Raine’s superb constructing an intimate privileged dynamics too, where Zara’s economic living in Zone 4 is indulged. So when Heather Craney’s alleged rape victim Gayle accidentally meets Tim who technically can’t hear any additional information as he represents her (get round that) we’re caterpaulted into a haunting of Gayle’s injustice. Her mental health history can be used against her (we discover shocking details) but her assailant’s can’t be. Craney projects Gayle’s plain-speaking with helpless force and naked eloquence; to us, the jury, it’s piercingly direct.

 

Chilly Edward wins out over Tim, who’s disappointed with Gayle’s performance. He’s perhaps more impressed when Gayle turns up at the Christmas party accusing both sides – smugly sofa’d – of complicity. It’s a fine, if faintly incredible moment. Raine needs victims to penetrate the sanctum: she engineers this when Kitty’s next move with Tim precipitates a response from Edward and she charges him with marital rape.

 

This not only brings out the quartet’s courtroom tendencies (Rachel and Jake take opposing sides, naturally) but throw up finally male/male and female/female spats: Chaplin and Carter square up predictably but Maxwell Martin’s and Haggard’s confrontation (Kitty’s revenge-poached but got tangled) finally releases Zara’s Medea, where a friendship’s torn apart out of the adversarial tropes of law for once.

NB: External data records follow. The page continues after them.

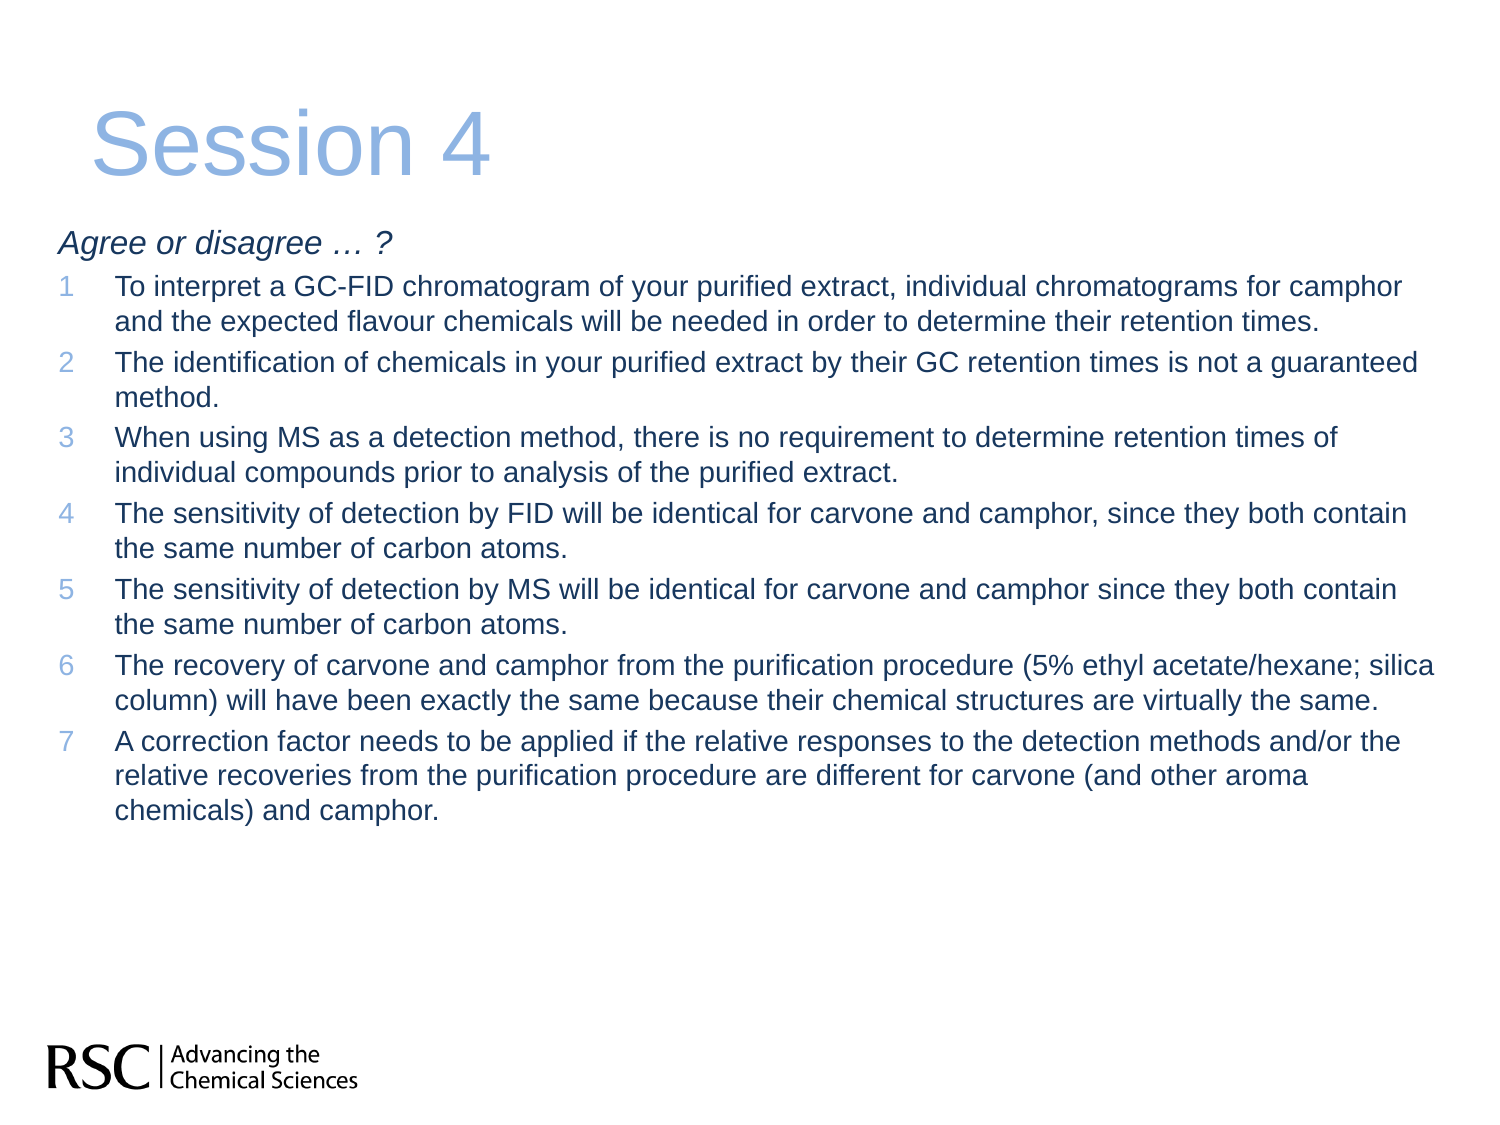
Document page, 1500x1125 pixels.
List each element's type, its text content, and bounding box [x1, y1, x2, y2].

list Agree or disagree … ? To interpret a GC-FID chromatogram of your purified extract, individual chromatograms for camphor and the expected flavour chemicals will be needed in order to determine their retention times. The identification of chemicals in your purified extract by their GC retention times is not a guaranteed method. When using MS as a detection method, there is no requirement to determine retention times of individual compounds prior to analysis of the purified extract. The sensitivity of detection by FID will be identical for carvone and camphor, since they both contain the same number of carbon atoms. The sensitivity of detection by MS will be identical for carvone and camphor since they both contain the same number of carbon atoms. The recovery of carvone and camphor from the purification procedure (5% ethyl acetate/hexane; silica column) will have been exactly the same because their chemical structures are virtually the same. A correction factor needs to be applied if the relative responses to the detection methods and/or the relative recoveries from the purification procedure are different for carvone (and other aroma chemicals) and camphor. [43, 213, 1457, 957]
title Session 4 [75, 45, 1425, 213]
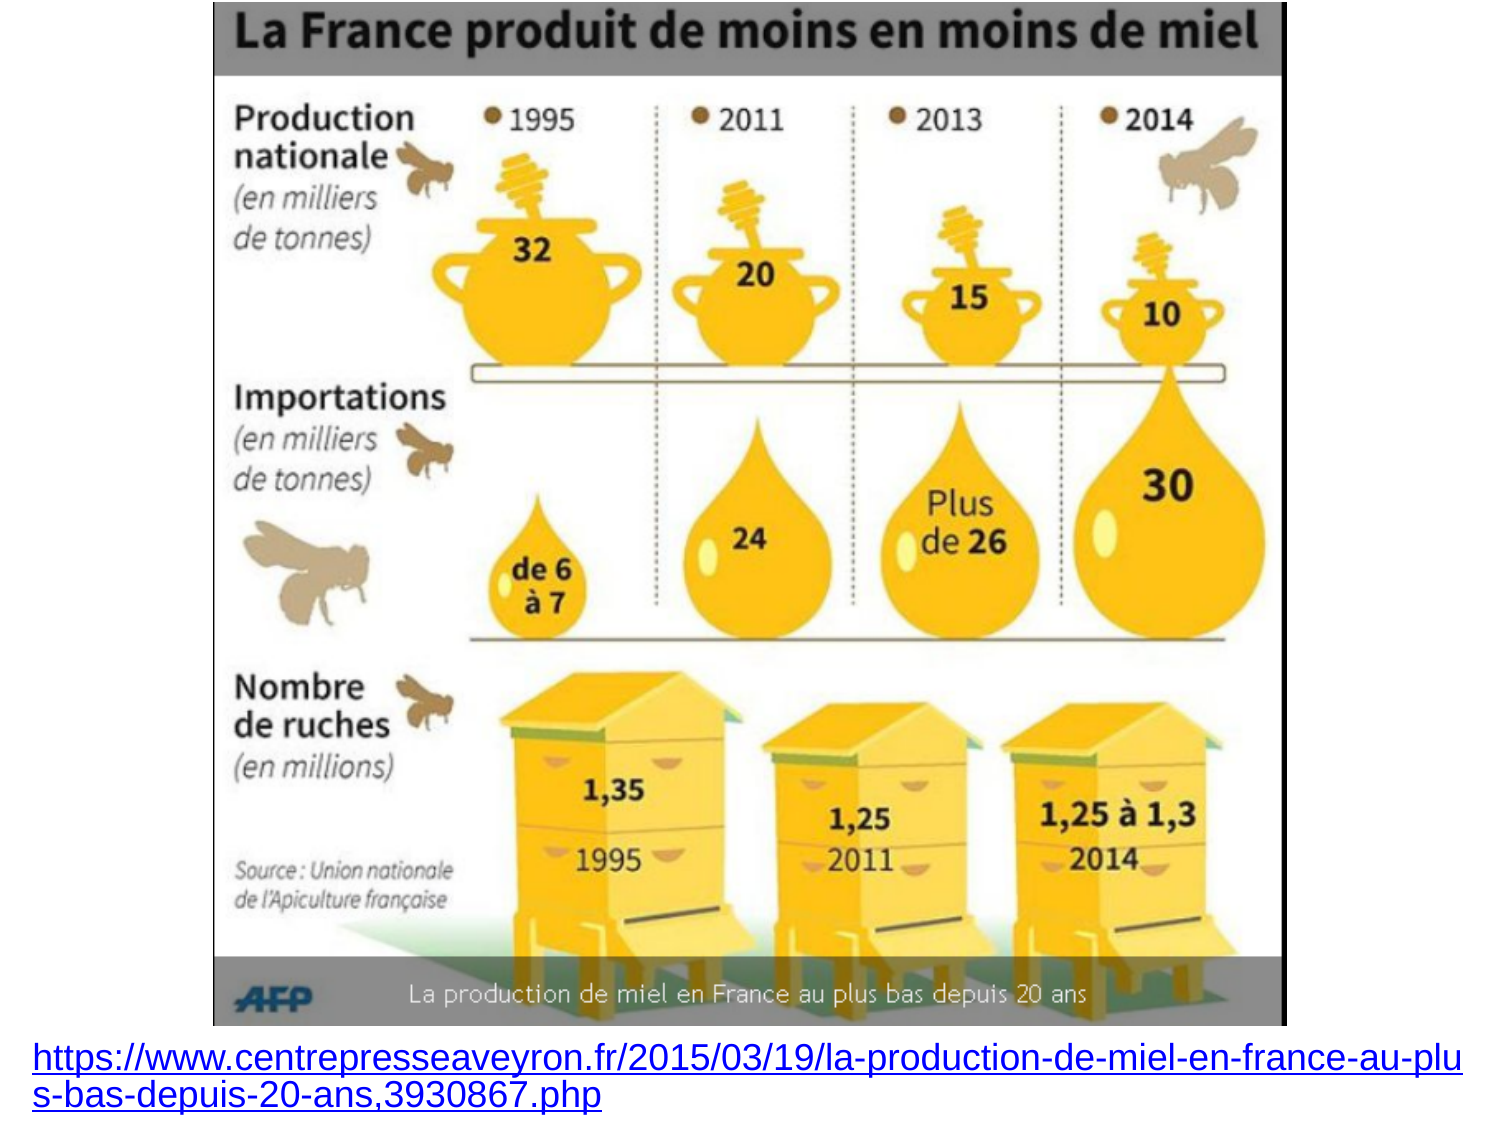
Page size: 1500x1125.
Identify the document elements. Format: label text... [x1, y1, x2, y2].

picture [213, 2, 1287, 1026]
text_box https://www.centrepresseaveyron.fr/2015/03/19/la-production-de-miel-en-france-au-plus-bas-depuis-20-ans,3930867.php [17, 1025, 1483, 1086]
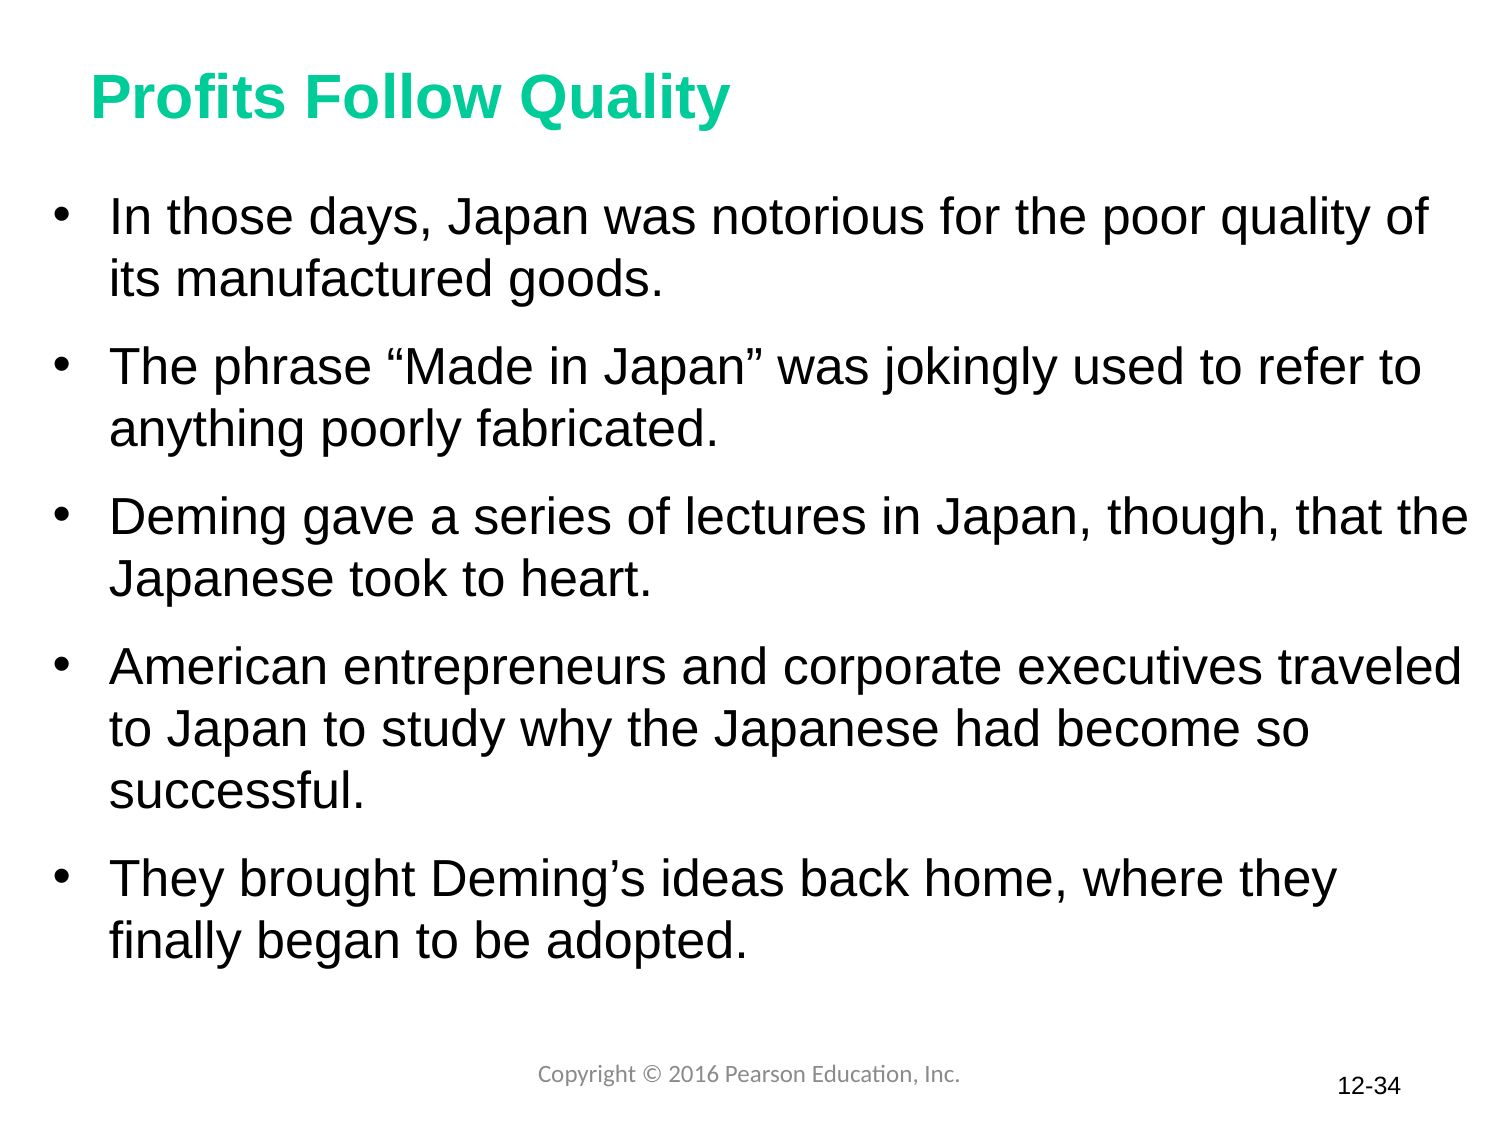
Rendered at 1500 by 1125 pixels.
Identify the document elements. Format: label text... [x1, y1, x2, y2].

list In those days, Japan was notorious for the poor quality of its manufactured goods. The phrase “Made in Japan” was jokingly used to refer to anything poorly fabricated. Deming gave a series of lectures in Japan, though, that the Japanese took to heart. American entrepreneurs and corporate executives traveled to Japan to study why the Japanese had become so successful. They brought Deming’s ideas back home, where they finally began to be adopted. [37, 174, 1500, 1050]
footer Copyright © 2016 Pearson Education, Inc. [512, 1050, 988, 1103]
title Profits Follow Quality [75, 0, 1425, 174]
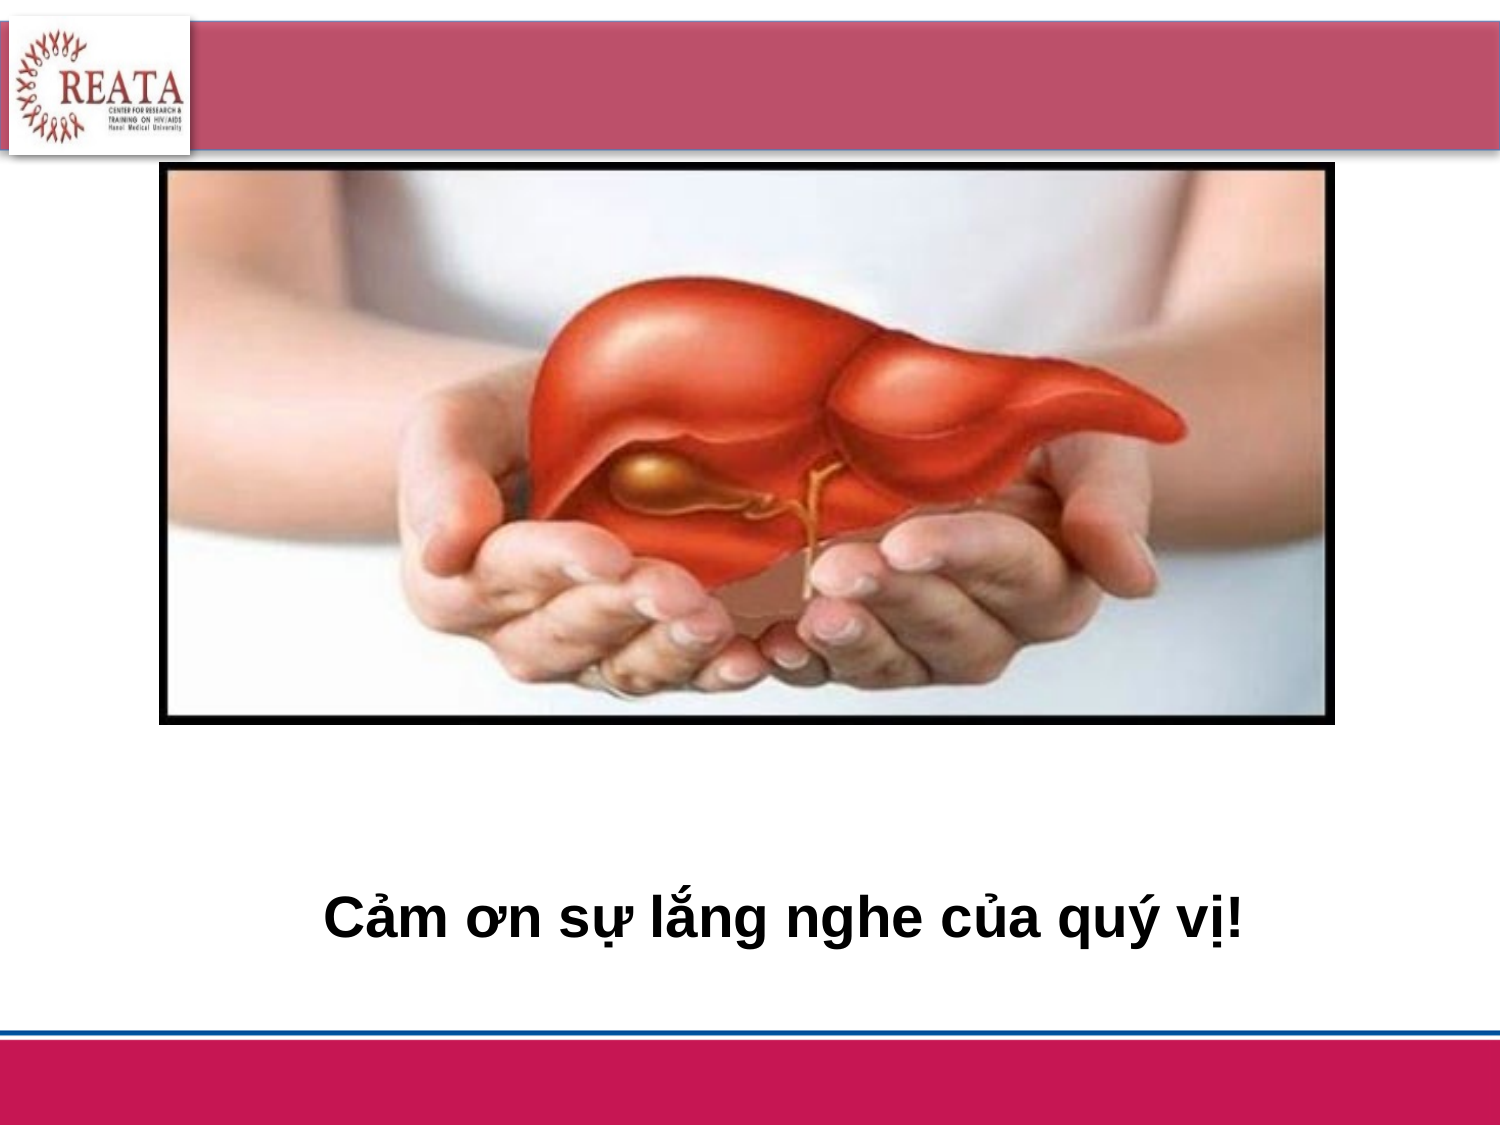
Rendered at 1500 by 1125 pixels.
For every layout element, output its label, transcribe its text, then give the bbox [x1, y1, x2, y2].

text_box Cảm ơn sự lắng nghe của quý vị! [216, 871, 1352, 957]
picture [9, 16, 190, 155]
picture [0, 1030, 1500, 1125]
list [159, 162, 1336, 726]
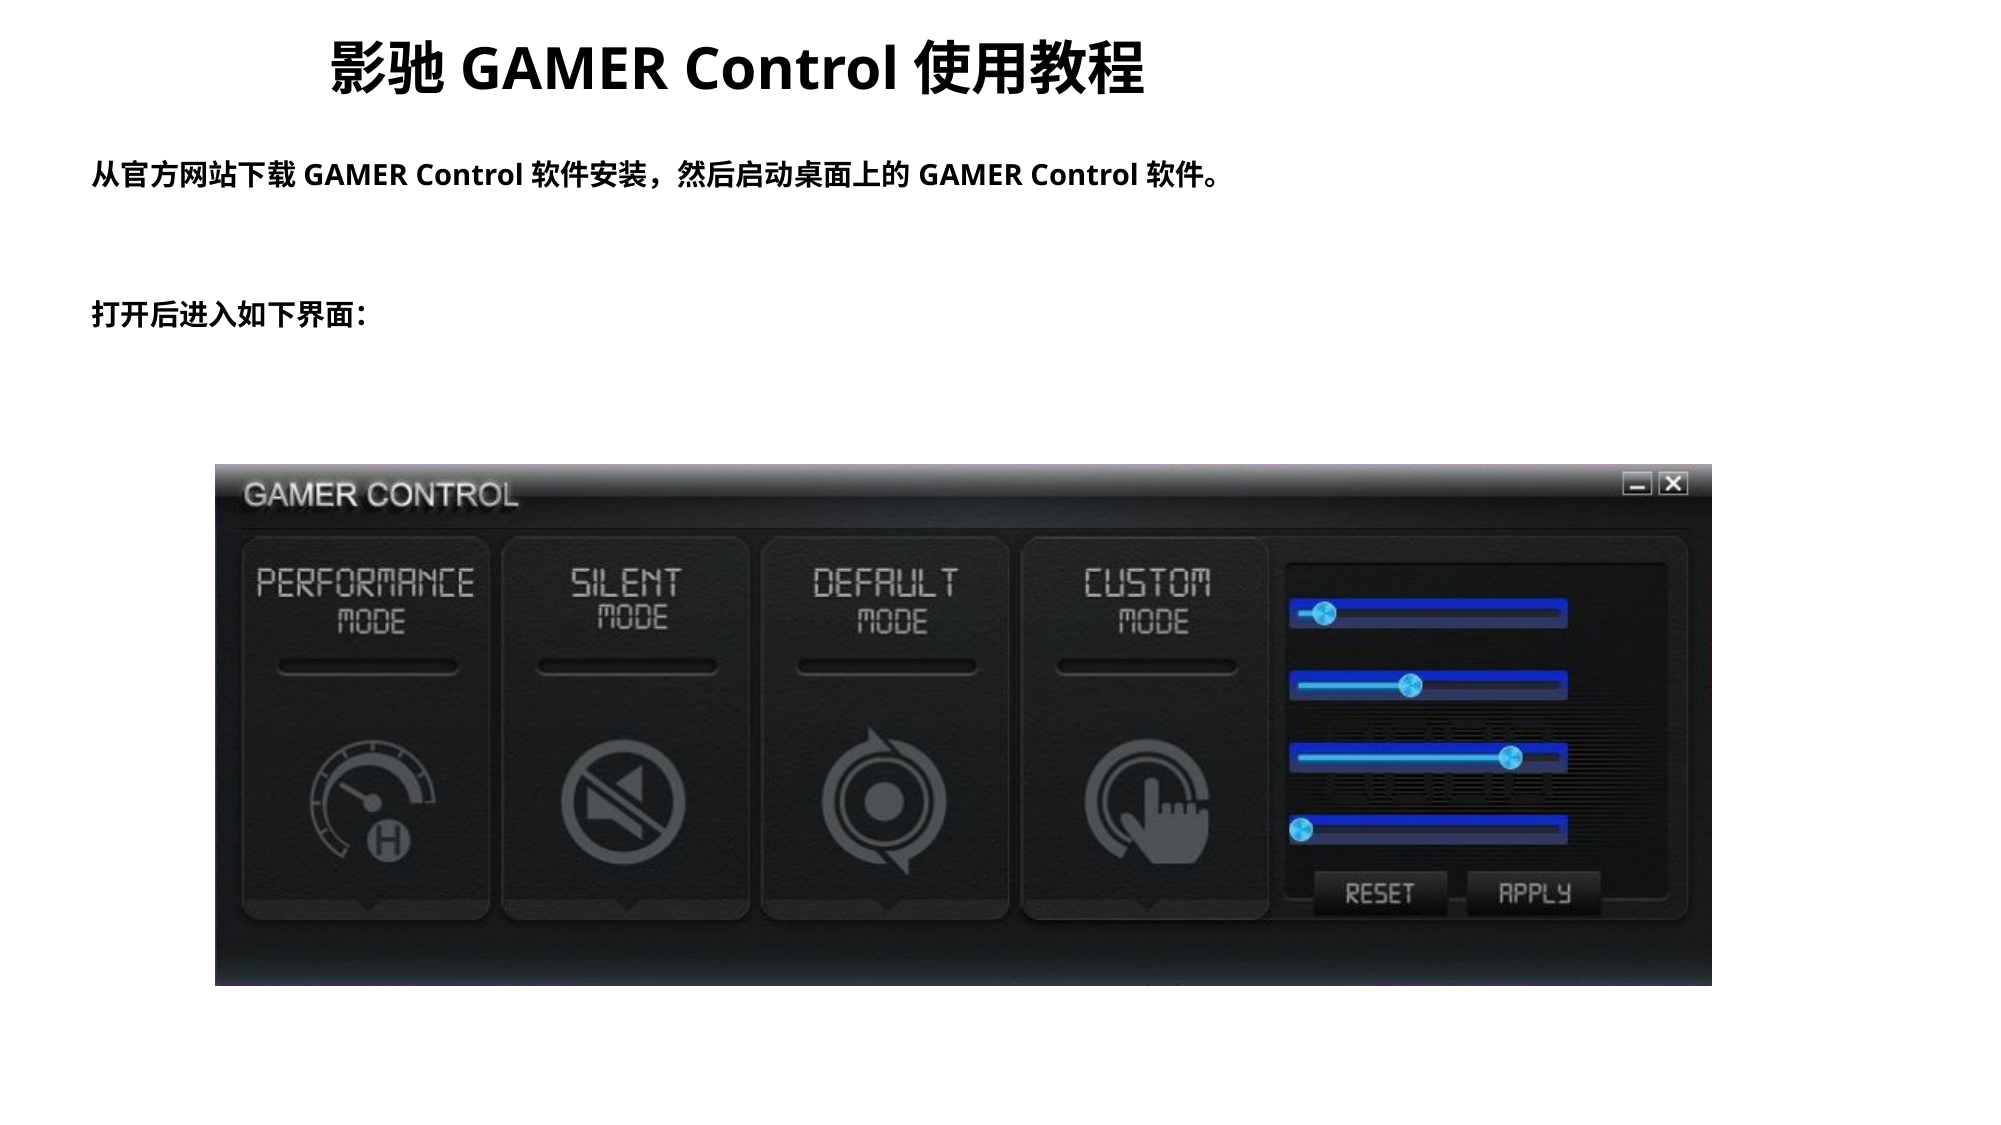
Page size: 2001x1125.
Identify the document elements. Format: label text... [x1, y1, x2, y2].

Haggard rises magnificently to this scene, where she and Maxwell Martin give of their best in tearing and flinching.

 

Though less central, Priyanga Burford’s Rachel smoulderingly inches back to Adam James’ heedless priapism, suggesting a chilly regard for the chilly Edward. James’ laddish Jake threads his way to decency where he could have caricatured.

 

The denouement too, inverting several scenes earlier powerfully projects the messiness of people who can’t stop or have just started feeling. We’re left to judge right actions on the judges. But victims of injustice can’t indulge that privilege.

 

It’s an absorbing, absorbingly constructed play, putting barristers on trial but balancing personal and political with enormous deftness, never alienating us. Raine balances articulate ferocity with its opposite: a broken plea, and not just from Gayle. Exceptionally well-written, Consent’s clean logic and logic-chopping with consequences, amplified with a pinch of myth, indeed poltergeists, might well become a small classic.

 

Reviewers shouldn’t usually add personal witness, but this one was once foreman of a rape trial, where two witnesses flew back from Australia to confirm what they saw. Despite this, one juror said it was a Martian, another that her judge husband said you shouldn’t convict in rape (breaking jury silence); most opted for ‘attempted’; I was alone. But the judge on a miraculous technicality awarded full sentence. Congratulating me afterwards for holding out, fellow-jurors declared they were happy with the outcome. That’s what we’re up against.